Context Fabric is the solution. It is the shared memory layer that stays persistent regardless of which model you @mention. It tracks your:
- Decision history. Internal terminology and shorthand. Hard constraints (e.g., "never suggest X strategy because we lack the capital").
By coupling a Context Fabric with @mention orchestration, you stop teaching the model who you are every single time. You simply invoke the right tool for the specific step in your workflow.
Verification: Catching Hallucinations Before They Scale
I have a running list of AI hallucinations in the wild. Some are funny; most are career-ending. If an https://bizzmarkblog.com/stop-asking-for-options-how-to-engineer-a-single-recommended-direction/ AI tells you a growth rate is 15% when it’s 5%, and you put that in a slide deck for a board meeting, you’ve lost your credibility.
The beauty of @mention orchestration is cross-model verification.
Don’t ask the same model to review its own work. It will confirm its own bias. Instead, use a secondary model to "break" the first model’s argument. This is the "What would break this?" test applied at scale.
Step 1: Use @Perplexity to research the market data and verify the growth numbers. Step 2: Use @Claude to synthesize the findings into a draft. Step 3: Use a separate instance or a different model (e.g., @GPT-4o) and prompt it: "Here is my strategy. Act as a critical investor and tell me why this will fail."
Structured Workflows: Moving Beyond "Chat"
I hate exporting raw chat transcripts. It’s lazy, and it forces your stakeholders to do the work you were supposed to do. You need structured modes for your AI.
By using orchestration controls, you define the mode before you trigger the prompt. A decision brief is not a brainstorm, and a brainstorming session is not a due diligence summary. Stop treating them as the same interaction.
Defining Your Modes
- Diligence Mode: High weight on factual accuracy and citation. (Tool: Perplexity) Synthesizer Mode: High weight on logic, narrative structure, and brevity. (Tool: Claude) Devil’s Advocate Mode: High weight on risk assessment and edge-case identification. (Tool: Any model with a low temperature setting)
The Decision Brief: One Recommended Direction
If you are presenting to leadership, they don't want a transcript. They want a recommendation. If your AI isn't giving you a single "recommended direction," you haven't finished your job as a strategist.
When I build these workflows, the final output must include:
- The Objective: What problem are we solving?

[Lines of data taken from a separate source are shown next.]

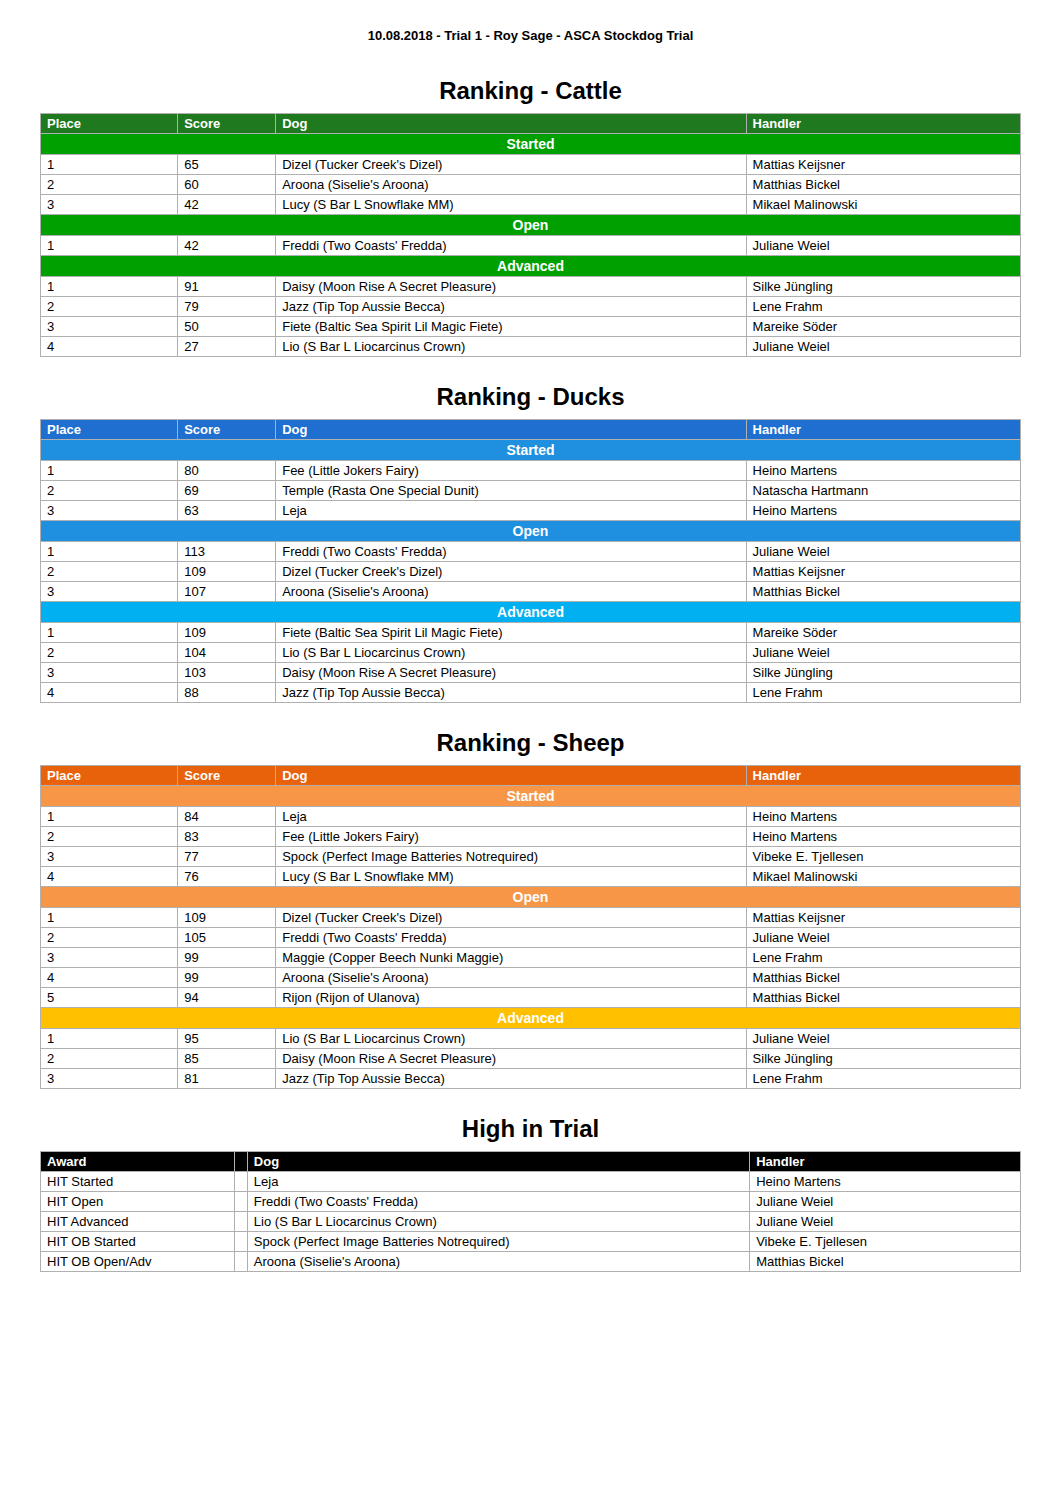10.08.2018 - Trial 1 - Roy Sage - ASCA Stockdog Trial
Ranking - Cattle
| Place | Score | Dog | Handler |
| --- | --- | --- | --- |
| Started |
| 1 | 65 | Dizel (Tucker Creek's Dizel) | Mattias Keijsner |
| 2 | 60 | Aroona (Siselie's Aroona) | Matthias Bickel |
| 3 | 42 | Lucy (S Bar L Snowflake MM) | Mikael Malinowski |
| Open |
| 1 | 42 | Freddi (Two Coasts' Fredda) | Juliane Weiel |
| Advanced |
| 1 | 91 | Daisy (Moon Rise A Secret Pleasure) | Silke Jüngling |
| 2 | 79 | Jazz (Tip Top Aussie Becca) | Lene Frahm |
| 3 | 50 | Fiete (Baltic Sea Spirit Lil Magic Fiete) | Mareike Söder |
| 4 | 27 | Lio (S Bar L Liocarcinus Crown) | Juliane Weiel |
Ranking - Ducks
| Place | Score | Dog | Handler |
| --- | --- | --- | --- |
| Started |
| 1 | 80 | Fee (Little Jokers Fairy) | Heino Martens |
| 2 | 69 | Temple (Rasta One Special Dunit) | Natascha Hartmann |
| 3 | 63 | Leja | Heino Martens |
| Open |
| 1 | 113 | Freddi (Two Coasts' Fredda) | Juliane Weiel |
| 2 | 109 | Dizel (Tucker Creek's Dizel) | Mattias Keijsner |
| 3 | 107 | Aroona (Siselie's Aroona) | Matthias Bickel |
| Advanced |
| 1 | 109 | Fiete (Baltic Sea Spirit Lil Magic Fiete) | Mareike Söder |
| 2 | 104 | Lio (S Bar L Liocarcinus Crown) | Juliane Weiel |
| 3 | 103 | Daisy (Moon Rise A Secret Pleasure) | Silke Jüngling |
| 4 | 88 | Jazz (Tip Top Aussie Becca) | Lene Frahm |
Ranking - Sheep
| Place | Score | Dog | Handler |
| --- | --- | --- | --- |
| Started |
| 1 | 84 | Leja | Heino Martens |
| 2 | 83 | Fee (Little Jokers Fairy) | Heino Martens |
| 3 | 77 | Spock (Perfect Image Batteries Notrequired) | Vibeke E. Tjellesen |
| 4 | 76 | Lucy (S Bar L Snowflake MM) | Mikael Malinowski |
| Open |
| 1 | 109 | Dizel (Tucker Creek's Dizel) | Mattias Keijsner |
| 2 | 105 | Freddi (Two Coasts' Fredda) | Juliane Weiel |
| 3 | 99 | Maggie (Copper Beech Nunki Maggie) | Lene Frahm |
| 4 | 99 | Aroona (Siselie's Aroona) | Matthias Bickel |
| 5 | 94 | Rijon (Rijon of Ulanova) | Matthias Bickel |
| Advanced |
| 1 | 95 | Lio (S Bar L Liocarcinus Crown) | Juliane Weiel |
| 2 | 85 | Daisy (Moon Rise A Secret Pleasure) | Silke Jüngling |
| 3 | 81 | Jazz (Tip Top Aussie Becca) | Lene Frahm |
High in Trial
| Award | | Dog | Handler |
| --- | --- | --- | --- |
| HIT Started | | Leja | Heino Martens |
| HIT Open | | Freddi (Two Coasts' Fredda) | Juliane Weiel |
| HIT Advanced | | Lio (S Bar L Liocarcinus Crown) | Juliane Weiel |
| HIT OB Started | | Spock (Perfect Image Batteries Notrequired) | Vibeke E. Tjellesen |
| HIT OB Open/Adv | | Aroona (Siselie's Aroona) | Matthias Bickel |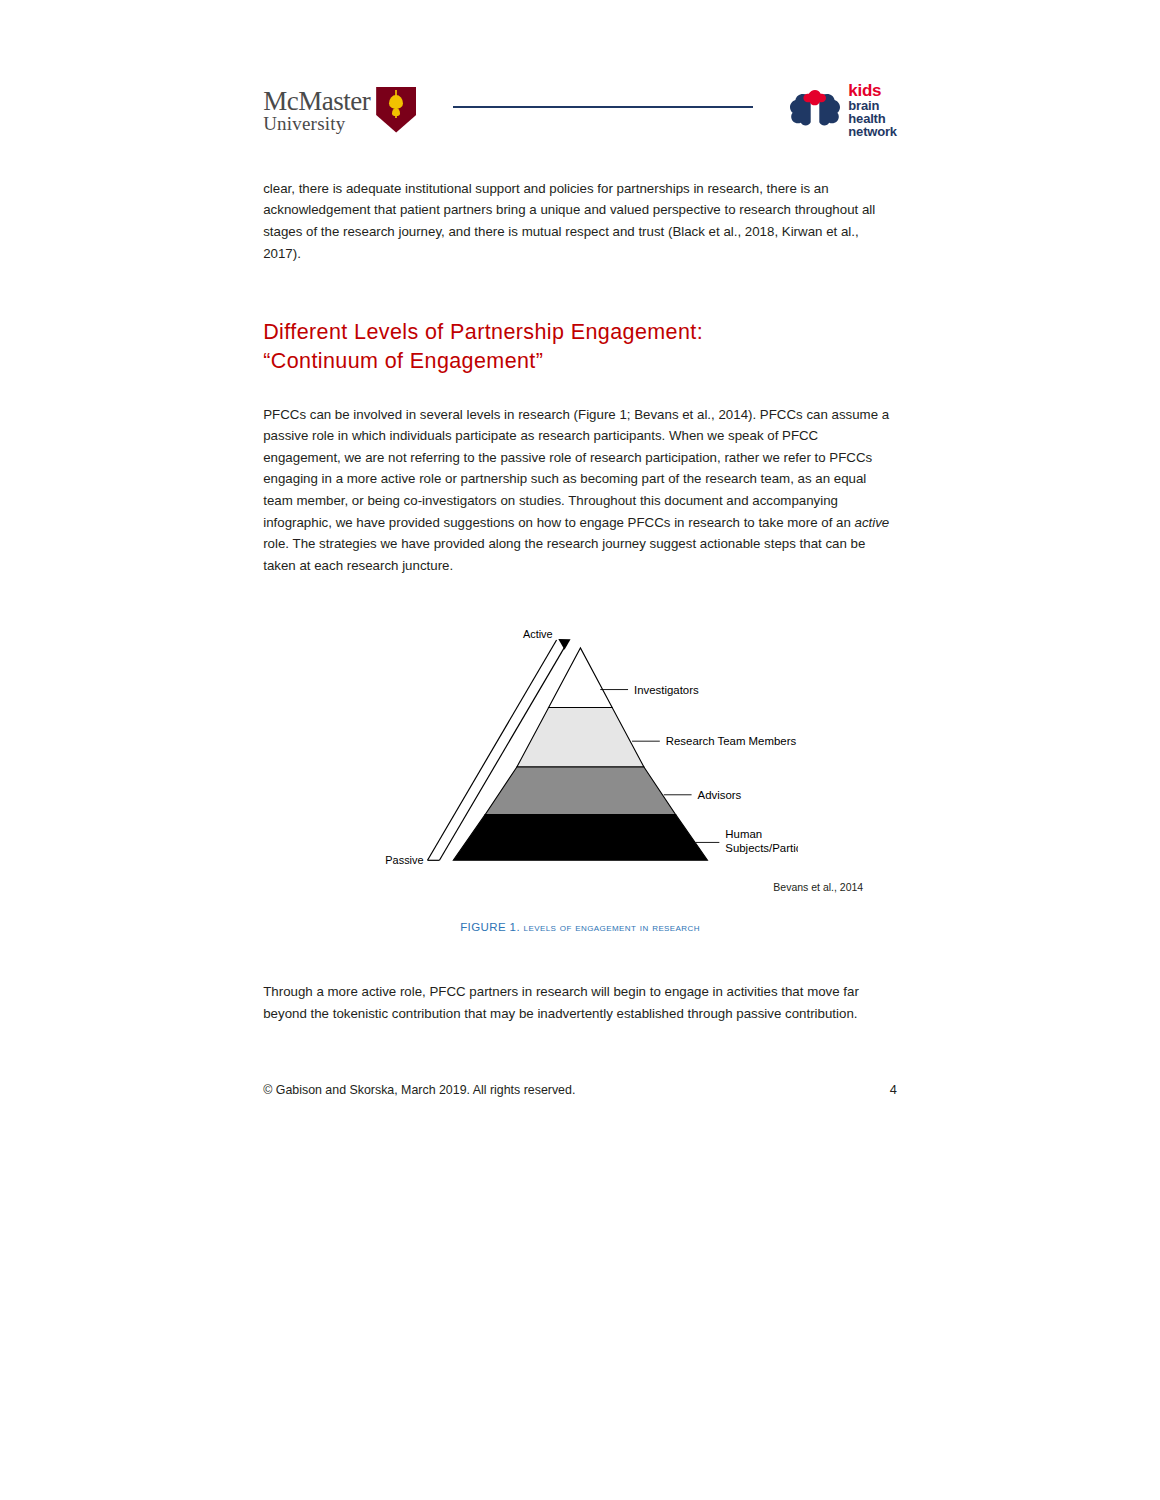McMaster University
kids brain health network
clear, there is adequate institutional support and policies for partnerships in research, there is an acknowledgement that patient partners bring a unique and valued perspective to research throughout all stages of the research journey, and there is mutual respect and trust (Black et al., 2018, Kirwan et al., 2017).
Different Levels of Partnership Engagement:“Continuum of Engagement”
PFCCs can be involved in several levels in research (Figure 1; Bevans et al., 2014). PFCCs can assume a passive role in which individuals participate as research participants. When we speak of PFCC engagement, we are not referring to the passive role of research participation, rather we refer to PFCCs engaging in a more active role or partnership such as becoming part of the research team, as an equal team member, or being co-investigators on studies. Throughout this document and accompanying infographic, we have provided suggestions on how to engage PFCCs in research to take more of an active role. The strategies we have provided along the research journey suggest actionable steps that can be taken at each research juncture.
Active Passive Investigators Research Team Members Advisors Human Subjects/Participants
Bevans et al., 2014
Figure 1. Levels of engagement in research
Through a more active role, PFCC partners in research will begin to engage in activities that move far beyond the tokenistic contribution that may be inadvertently established through passive contribution.
© Gabison and Skorska, March 2019. All rights reserved. 4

The Data: Verified by @Perplexity. The Trade-offs: What are we sacrificing by choosing this path? The Verdict: One clearly articulated path forward.
Anything else is just data—it’s not a decision.
The "Break Test": Why This Strategy Matters
I started this post by asking you to look for what could break. If you use a single model for everything, a single "off day" for that model breaks your entire output. That is a single point of failure.
When you use @mention orchestration:
- If one model is hallucinating, the other catches it. If one model is too verbose, the other acts as the editor. If you lose access to a specific provider, you have already built your workflow to be model-agnostic.

Conclusion: Stop Asking, Start Orchestrating
The "Can I @mention..." question is really a question Great post to read about professional maturity. It’s the realization that no single AI provider has a monopoly on truth, logic, or creativity.
If you are an analyst, a founder, or a strategist, stop treating your AI like a oracle. Treat it like a junior team. Give them specific roles, verify their output against each other, and use a shared Context Fabric to keep them on track.
Don't be the person who pastes a wall of text into a chat box and hopes for the best. Be the architect of the workflow. The output is only as good as the orchestration behind it.